Wednesday, July 27, 2016

In which we do not exactly love a potential PF topic

I scouted around a bit to discover why the Natfolk are releasing the topics early this year, but came up with nothing. Not a big deal, really, and frankly, with a local tournament for us the weekend of 9/9, which is not unusual country-wide, I would imagine that, for most people, the earlier the better.

While scouting about, I uncovered the potential topics for PF for Sept-Oct, which is now a two-month spread:

OPTION 1 – Resolved: In United States public K-12 schools, the probable cause standard ought to apply to searches of students.

OPTION 2 - Resolved: United States public K-12 schools should be allowed to regulate students' off-campus electronic speech.

If you are planning on voting for option two, I would love to know why. With little or no thought on my part, I find it hard to imagine great arguments for why you ought to delegate one hundred percent of your first amendment rights to your public school. Obviously plenty of damage can be done by bad speech, and bad speech, especially on the internet, is a problem. But this is a possible solution? The bind moggles. Option 1, on the other hand, is an old LD classic with plenty of meat on its bones even for the more evidentiary PF diet.

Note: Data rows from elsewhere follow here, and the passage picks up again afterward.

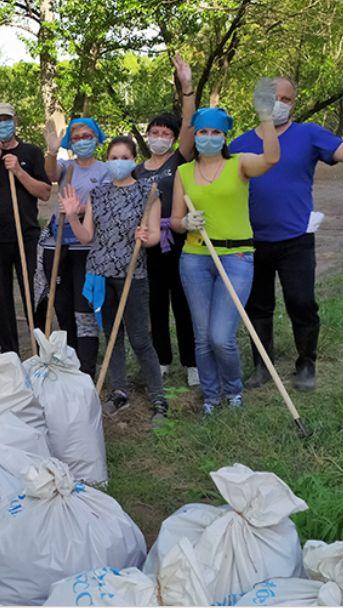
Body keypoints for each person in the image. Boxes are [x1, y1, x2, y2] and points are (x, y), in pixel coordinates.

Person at [230, 78, 343, 391]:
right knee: (257, 306)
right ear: (258, 99)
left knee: (301, 302)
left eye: (286, 98)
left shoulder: (308, 134)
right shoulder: (238, 145)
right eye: (272, 97)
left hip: (295, 239)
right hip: (251, 240)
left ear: (294, 103)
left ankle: (306, 363)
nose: (279, 103)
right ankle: (261, 366)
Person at [170, 79, 280, 416]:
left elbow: (272, 159)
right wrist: (186, 224)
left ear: (224, 136)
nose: (207, 138)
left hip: (236, 257)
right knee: (202, 337)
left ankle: (233, 393)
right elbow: (174, 220)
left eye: (214, 133)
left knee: (221, 336)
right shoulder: (184, 172)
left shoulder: (240, 164)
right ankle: (210, 397)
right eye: (202, 133)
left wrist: (265, 117)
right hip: (195, 258)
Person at [62, 136, 167, 422]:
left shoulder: (149, 192)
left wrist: (144, 239)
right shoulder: (99, 193)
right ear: (107, 160)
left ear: (133, 160)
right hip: (100, 274)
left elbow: (155, 235)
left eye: (124, 157)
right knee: (112, 337)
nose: (118, 162)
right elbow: (87, 236)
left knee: (140, 339)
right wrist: (72, 217)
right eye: (114, 157)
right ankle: (119, 392)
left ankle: (159, 397)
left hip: (132, 274)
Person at [133, 54, 199, 387]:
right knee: (154, 304)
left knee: (182, 302)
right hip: (147, 246)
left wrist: (186, 85)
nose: (159, 136)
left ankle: (192, 363)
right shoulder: (135, 170)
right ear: (147, 136)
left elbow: (190, 124)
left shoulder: (178, 159)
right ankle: (161, 360)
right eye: (154, 131)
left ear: (173, 138)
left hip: (179, 240)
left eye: (165, 132)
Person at [0, 102, 51, 355]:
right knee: (0, 298)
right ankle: (10, 353)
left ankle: (42, 350)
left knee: (34, 294)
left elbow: (45, 192)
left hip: (26, 234)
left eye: (7, 119)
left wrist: (18, 170)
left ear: (15, 121)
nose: (2, 124)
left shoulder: (32, 153)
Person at [41, 117, 113, 376]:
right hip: (59, 243)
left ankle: (87, 366)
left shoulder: (105, 170)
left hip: (88, 246)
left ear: (96, 138)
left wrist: (78, 209)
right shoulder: (66, 166)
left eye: (87, 136)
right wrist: (51, 151)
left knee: (84, 307)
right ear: (70, 142)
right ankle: (68, 358)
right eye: (77, 137)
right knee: (61, 304)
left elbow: (105, 204)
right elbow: (50, 175)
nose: (83, 141)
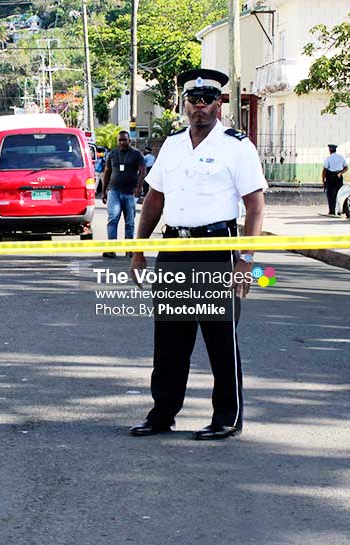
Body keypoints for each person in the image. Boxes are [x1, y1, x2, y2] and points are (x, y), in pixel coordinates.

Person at [128, 68, 267, 441]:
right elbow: (154, 199)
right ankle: (162, 413)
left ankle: (227, 416)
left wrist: (247, 260)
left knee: (220, 340)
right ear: (184, 104)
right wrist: (139, 250)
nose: (200, 108)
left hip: (216, 249)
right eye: (194, 100)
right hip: (174, 248)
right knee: (169, 341)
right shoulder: (172, 145)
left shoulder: (237, 146)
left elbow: (254, 206)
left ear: (219, 105)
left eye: (208, 101)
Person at [101, 131, 146, 258]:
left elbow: (143, 171)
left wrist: (139, 186)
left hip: (130, 192)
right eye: (120, 140)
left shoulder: (136, 154)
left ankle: (129, 248)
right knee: (113, 218)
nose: (122, 142)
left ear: (129, 141)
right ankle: (111, 248)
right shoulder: (113, 154)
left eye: (124, 140)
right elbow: (107, 172)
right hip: (114, 191)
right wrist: (104, 191)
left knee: (130, 222)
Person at [322, 143, 348, 215]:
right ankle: (339, 211)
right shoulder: (341, 157)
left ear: (330, 150)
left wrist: (323, 180)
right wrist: (340, 173)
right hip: (338, 177)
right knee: (339, 194)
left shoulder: (328, 158)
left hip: (330, 177)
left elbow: (324, 170)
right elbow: (346, 168)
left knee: (330, 195)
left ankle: (332, 211)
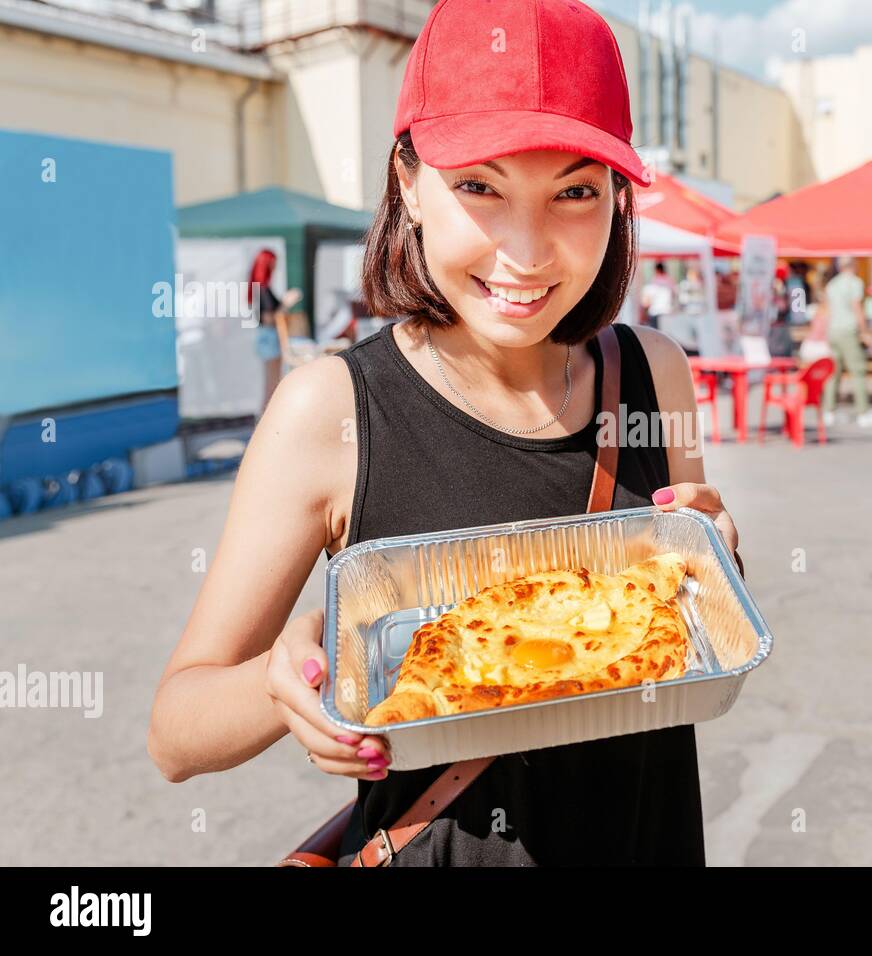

I have to wonder, although it’s probably beside the point in rounds, how the pro would enable the regulation. Maybe all the teachers should friend their students on Facebook, and then trawl for trolls? Or maybe just lie in wait: be a bastard in the classroom and see if anybody responds “This schmuck is a bastard” on line. Or maybe use Snapchat. That gives the school administration a good ten seconds to track down miscreants. Ought to be plenty of time.

Whatever. It doesn't make sense because it's silly, not because you can't come up with a reasonable plan to affect it. Schools have enough trouble (legal, philosophical and practical) regulating behavior in schools. At the point where they also regulate behavior out of the schools, well, I'm glad I won't have to argue about it. Or listen to anyone else doing so.